In such cases obvious hierarchy, whatever its drawbacks, is surely preferable to the unacknowledged mess of diffused power.

3 comments:

Steve Nicoloso said...

And because diffused power, since individual actors possess an illusory slice of it, is seen as a good somehow in contrast to "absolute" power, it is I think all the more dangerous: While failing to protect in any meaningful way against the corruption of power (as any non-conformist minority in staff meeting of "corporate values"-yes-men types will surely attest), simultaneously and intentionally it blurs the lines of responsibility for that corruption, when it (inevitably) occurs. Everybody, ostensibly, shares the rewards of success. But nobody, in practice, gets the blame for failures--failures that are attributable by common sense to particular mistakes made by particular persons. Instead, because every contributor is assumed under this mgmt model to be equally talented, it is the "process" that gets the blame. The process that led to the particular process, however, strangely never gets much scrutiny.

Anonymous said...

So what's the complaint, really? Is it about the attempt to diminish hierarchy, or is it about the illusory nature of particular attempts to diminish hierarchy? The argument seems to support the latter, but the rhetoric here seems to support the former.

Can anybody really believe that "the ideals of office equality, fluidity, and collaboration in all their forms...required a kind of control more diffuse and amorphous, but also more personal than the old hierarchical bureacracy"? Or is it just that these ideals are so often a sham? I have worked in environments that were minimally hierarchical, in which almost every person involved in the organization was able to voice criticisms and make suggestions that would be taken seriously, in which we felt that our work was our own. I did not experience any of the problems that Steve Nicoloso associates with being a minority voice. The difference, I'd suggest, is that in the sorts of environment that Nicoloso is referring to, the whole 'corporate culture' thing is really a sham.
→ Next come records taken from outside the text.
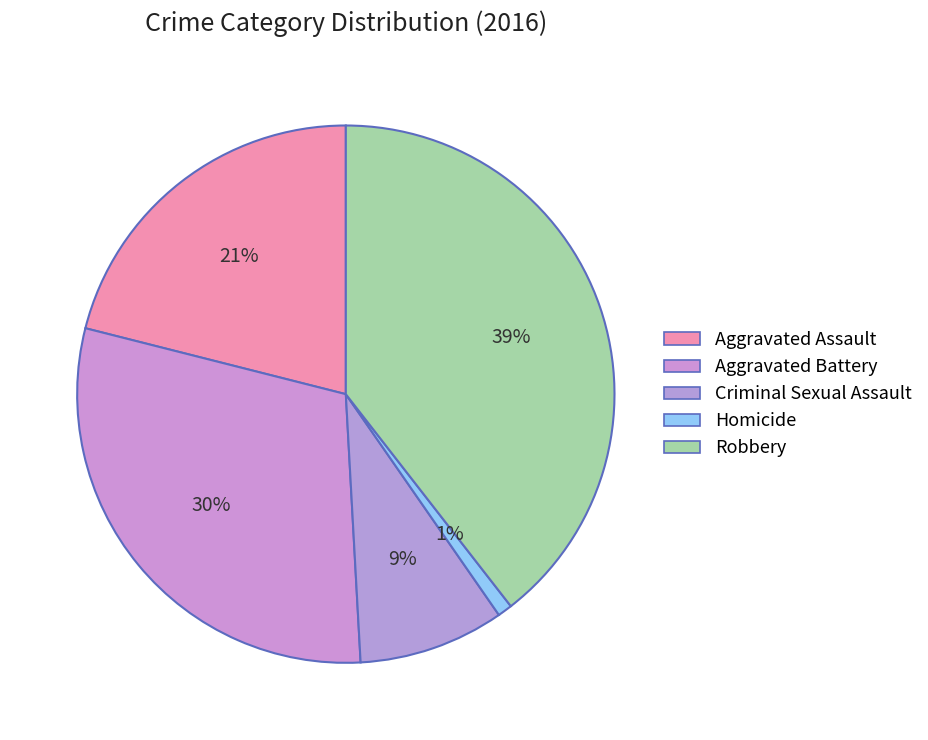

What percentage is the Robbery slice, to the nearest percent?

39%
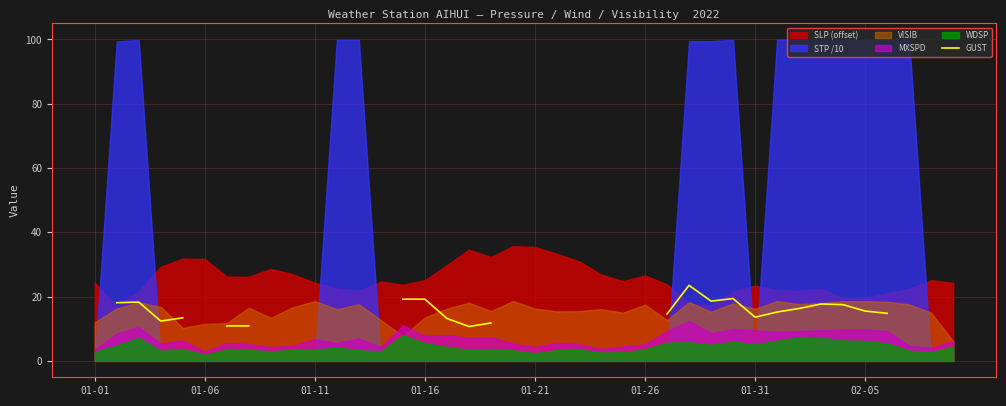

Approximately how many times larger is the value at 01-16 compared to 26?

0.8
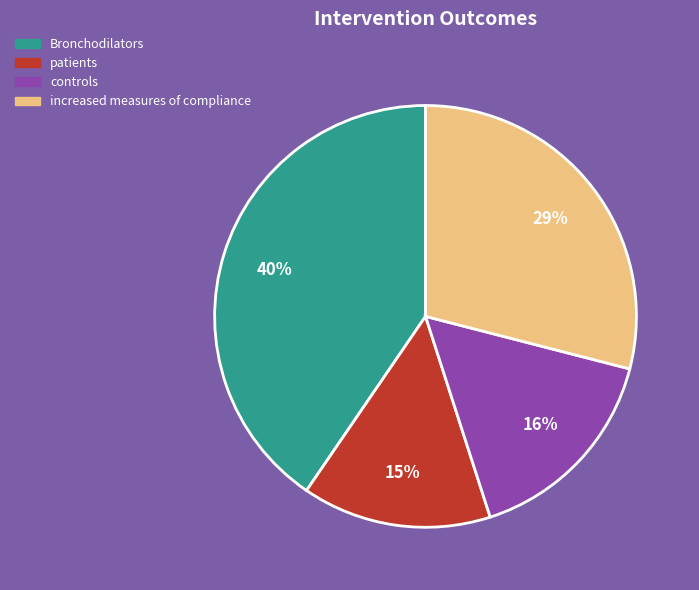

Does increased measures of compliance represent more than half of the total?

No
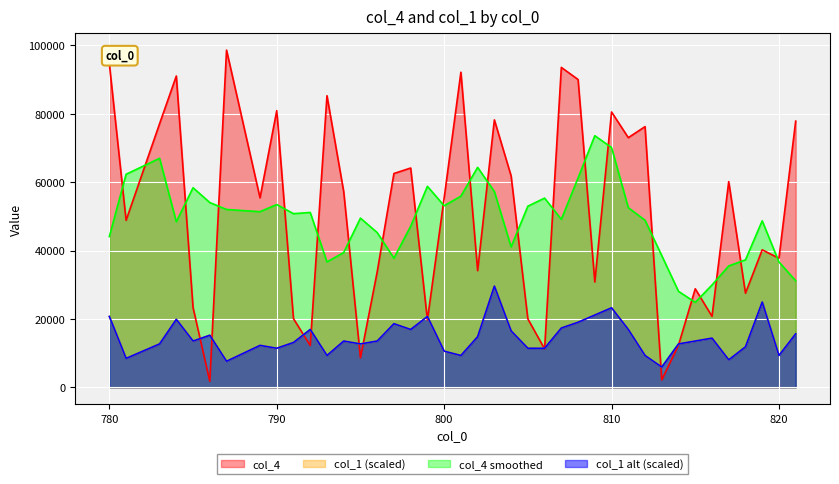

What is the highest value of the col_4 series?

98620.0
There really is a fairly clear hierarchy, and the 'corporate culture' functions to keep things moving in exactly the way the people who design it want, without allowing for much dissent. In my experience, on the other hand, we never talked much about our 'corporate culture,' but almost all of us felt as though our role in the company mattered, as though we really were part of what made it work. We certainly had ideals of equality, fluidity, and collaboration, but we didn't fit Franz's description.

What's Franzie really afraid of, I wonder? Is he a manager who misses the power of the old days?

Steve Nicoloso said...

Is [David Franz] a manager who misses the power of the old days?
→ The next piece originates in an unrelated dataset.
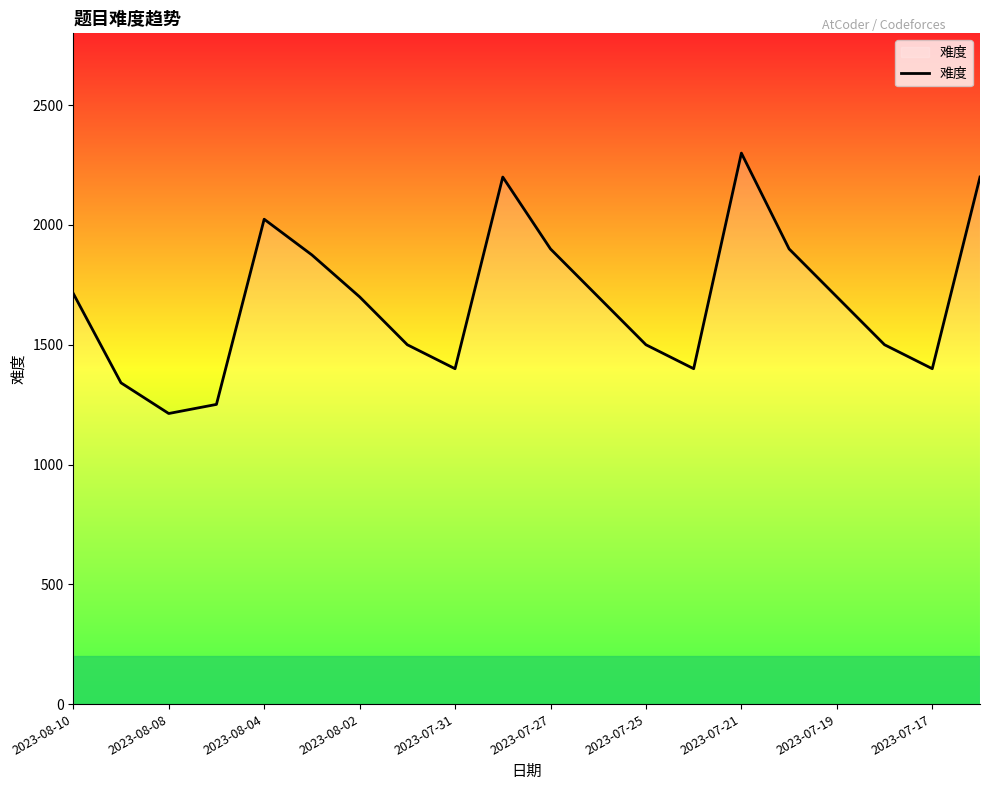

What is the greatest value displayed?

2300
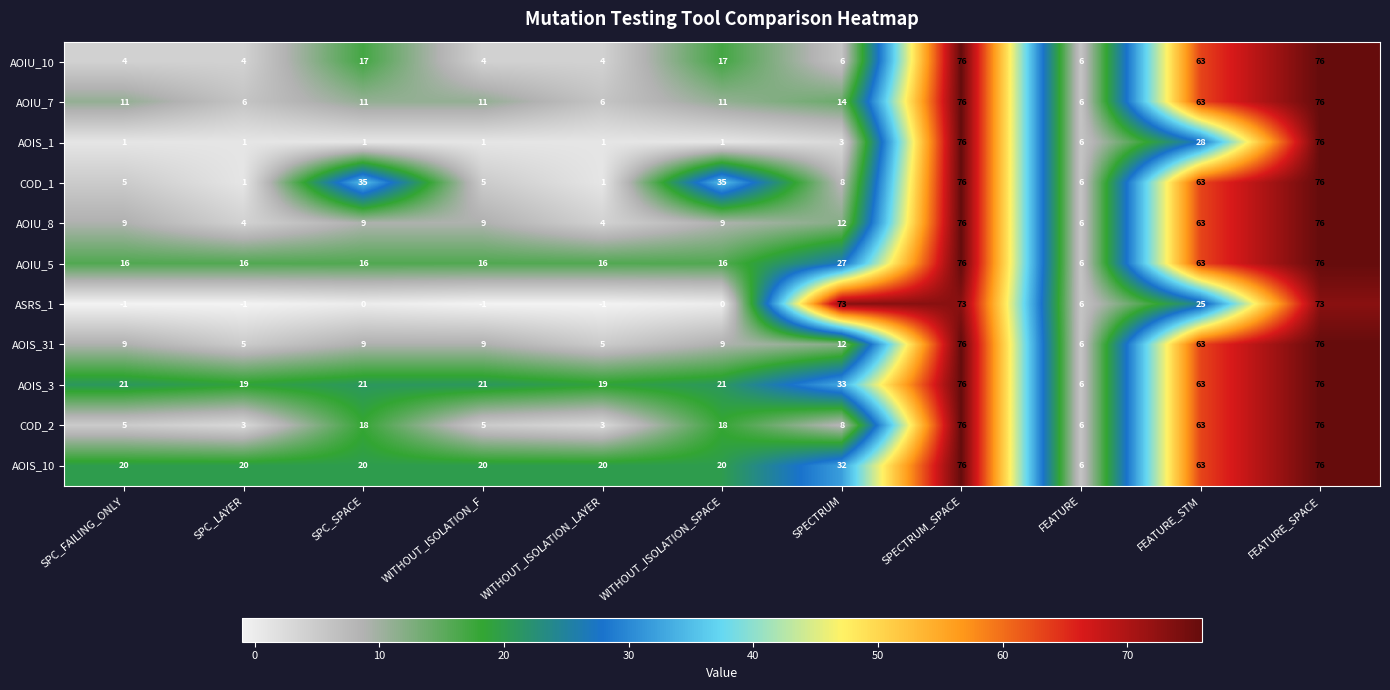

What is the sum of the COD_1 values at WITHOUT_ISOLATION_SPACE and SPC_SPACE?

70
Sure, Anonymous. Or maybe he's a peon who misses the individual responsibility of the old days, wherein his incompetent fool of a manager might have been sacked or demoted, instead of being allowed, because he inspires (or more likely parrots) such egalitarian feelings among his colleagues, to hide behind "process" and the illusion that we are all just so equally competent.
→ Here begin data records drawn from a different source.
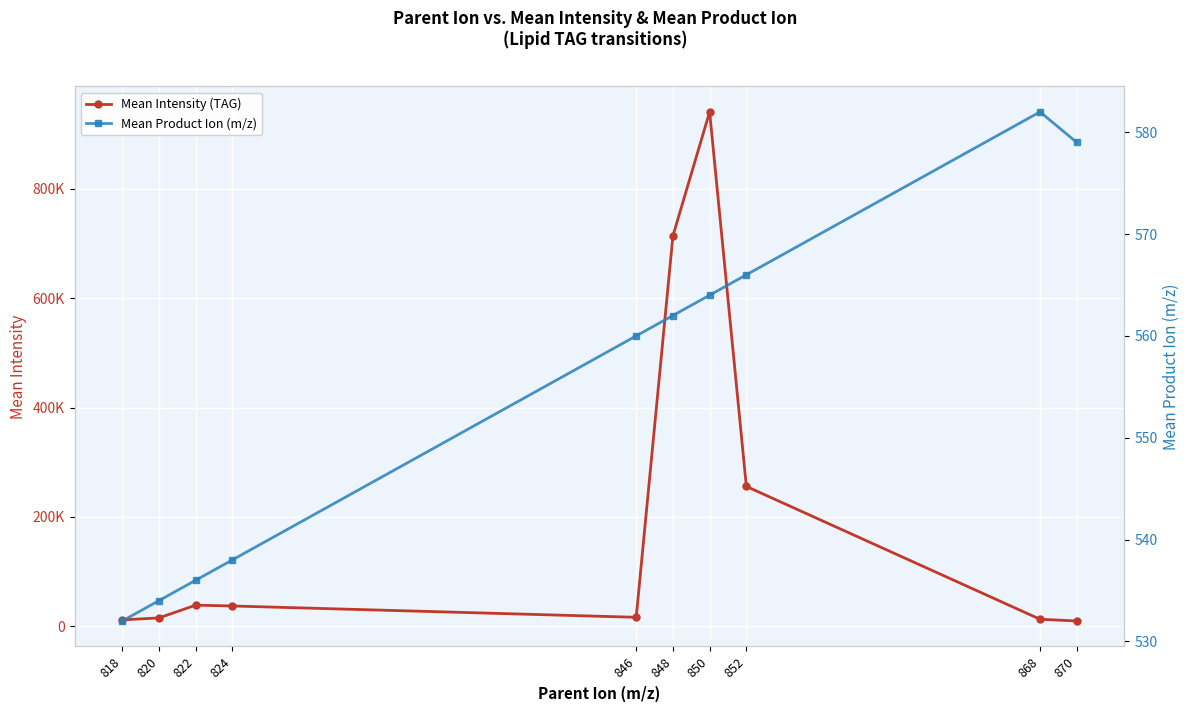

Is it true that Mean Product Ion (m/z) equals 856.9 at 850?

False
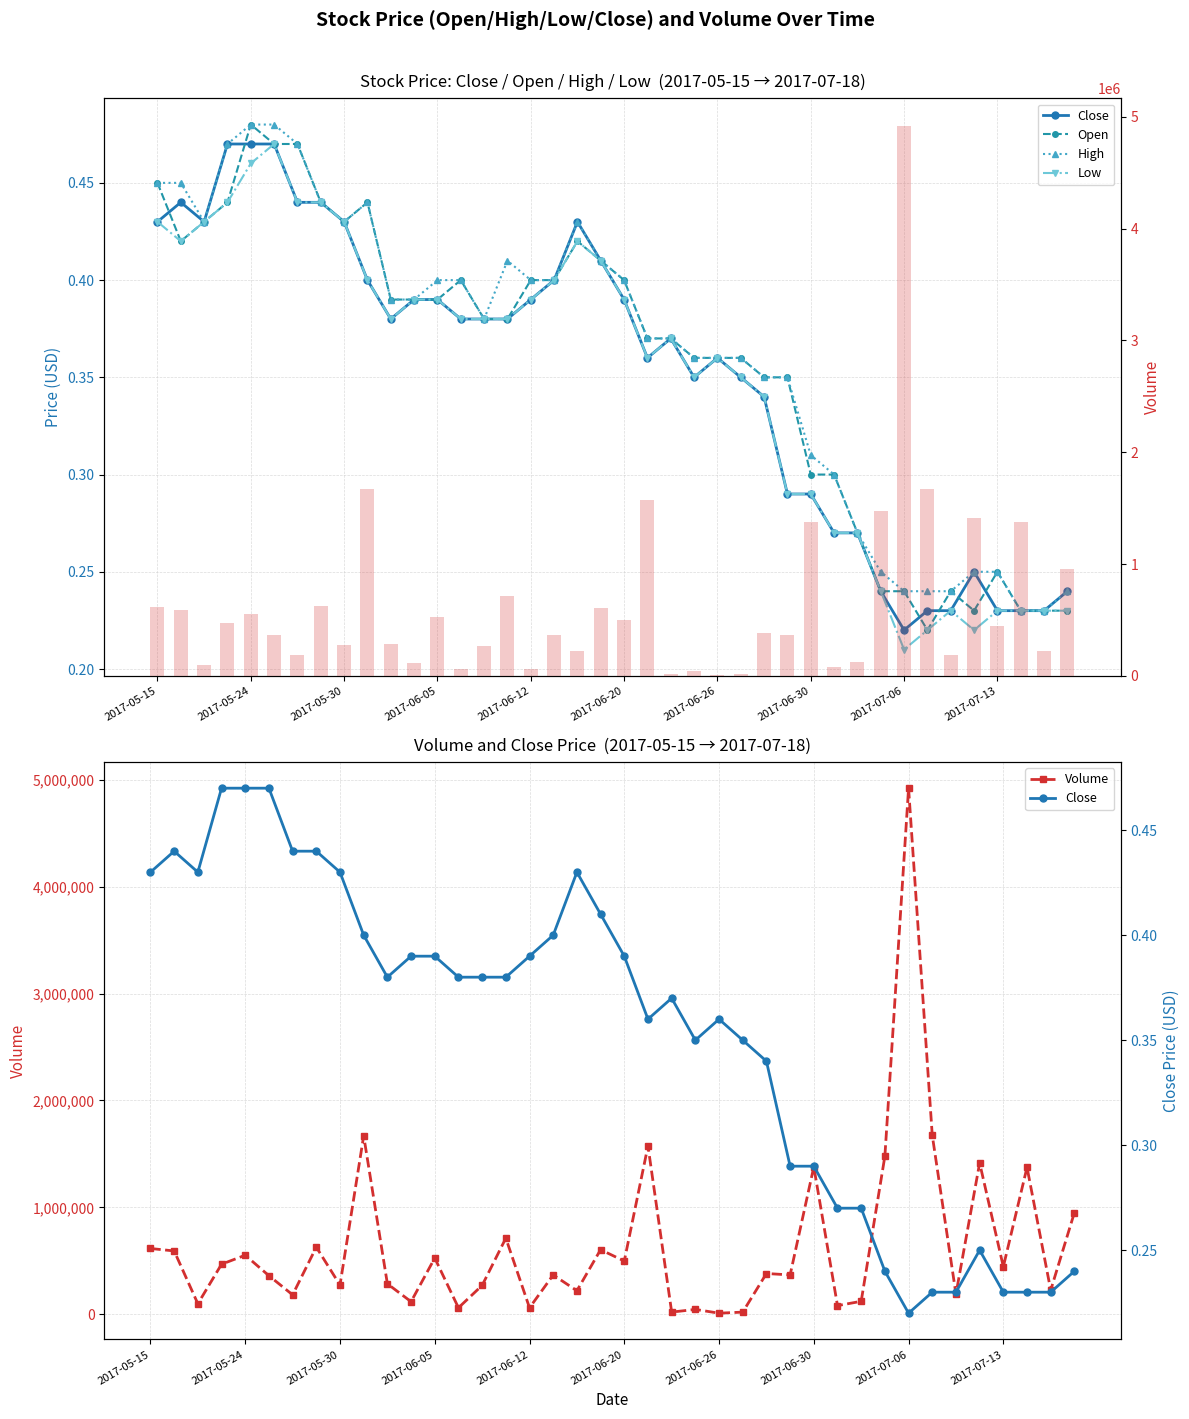

Reading left to right, transcribe all the data shown in this chart.

Close: 0.4	0.4	0.4	0.5	0.5	0.5	0.4	0.4	0.4	0.4	0.4	0.4	0.4	0.4	0.4	0.4	0.4	0.4	0.4	0.4	0.4	0.4	0.4	0.3	0.4	0.3	0.3	0.3	0.3	0.3	0.3	0.2	0.2	0.2	0.2	0.2	0.2	0.2	0.2	0.2
Open: 0.5	0.4	0.4	0.4	0.5	0.5	0.5	0.4	0.4	0.4	0.4	0.4	0.4	0.4	0.4	0.4	0.4	0.4	0.4	0.4	0.4	0.4	0.4	0.4	0.4	0.4	0.3	0.3	0.3	0.3	0.3	0.2	0.2	0.2	0.2	0.2	0.2	0.2	0.2	0.2
High: 0.5	0.5	0.4	0.5	0.5	0.5	0.5	0.4	0.4	0.4	0.4	0.4	0.4	0.4	0.4	0.4	0.4	0.4	0.4	0.4	0.4	0.4	0.4	0.4	0.4	0.4	0.3	0.3	0.3	0.3	0.3	0.2	0.2	0.2	0.2	0.2	0.2	0.2	0.2	0.2
Low: 0.4	0.4	0.4	0.4	0.5	0.5	0.4	0.4	0.4	0.4	0.4	0.4	0.4	0.4	0.4	0.4	0.4	0.4	0.4	0.4	0.4	0.4	0.4	0.3	0.4	0.3	0.3	0.3	0.3	0.3	0.3	0.2	0.2	0.2	0.2	0.2	0.2	0.2	0.2	0.2
Volume: 615200.0	592300.0	98300.0	468000.0	552400.0	360700.0	181800.0	627800.0	273000.0	1669400.0	285000.0	117800.0	526000.0	60600.0	270100.0	711600.0	60600.0	367900.0	220100.0	603900.0	497800.0	1574600.0	20200.0	45400.0	10100.0	20100.0	381300.0	367900.0	1378900.0	80800.0	121200.0	1478500.0	4920700.0	1674500.0	188800.0	1415300.0	445100.0	1374400.0	225400.0	951100.0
To be fair, the Dilbert Culture decends upon companies in direct proportion to their size and market cap (all things being equal). Small startups might have cubicles because they cannot afford more; they may not even have cubicles, but merely desks in a large open space, because they truly are working collaboratively and truly are joint owners in the success of the venture. Large corporations (like my own) tear down walls and doors and install cubicles (at great expense) in the hope of cashing in on the "startup culture". But it is a cargo cult manifestation.

But really, Anonymous, do you think that a contrarian anecdote and a vague wave in the direction of the author's subrational motives are sufficient to bring down a well-researched, articulate 3500 word essay? Dilbert is funny and popular precisely because it reflects, with only minor deviations added for humorous effect, the lived experience of many (of course not all) cube workers.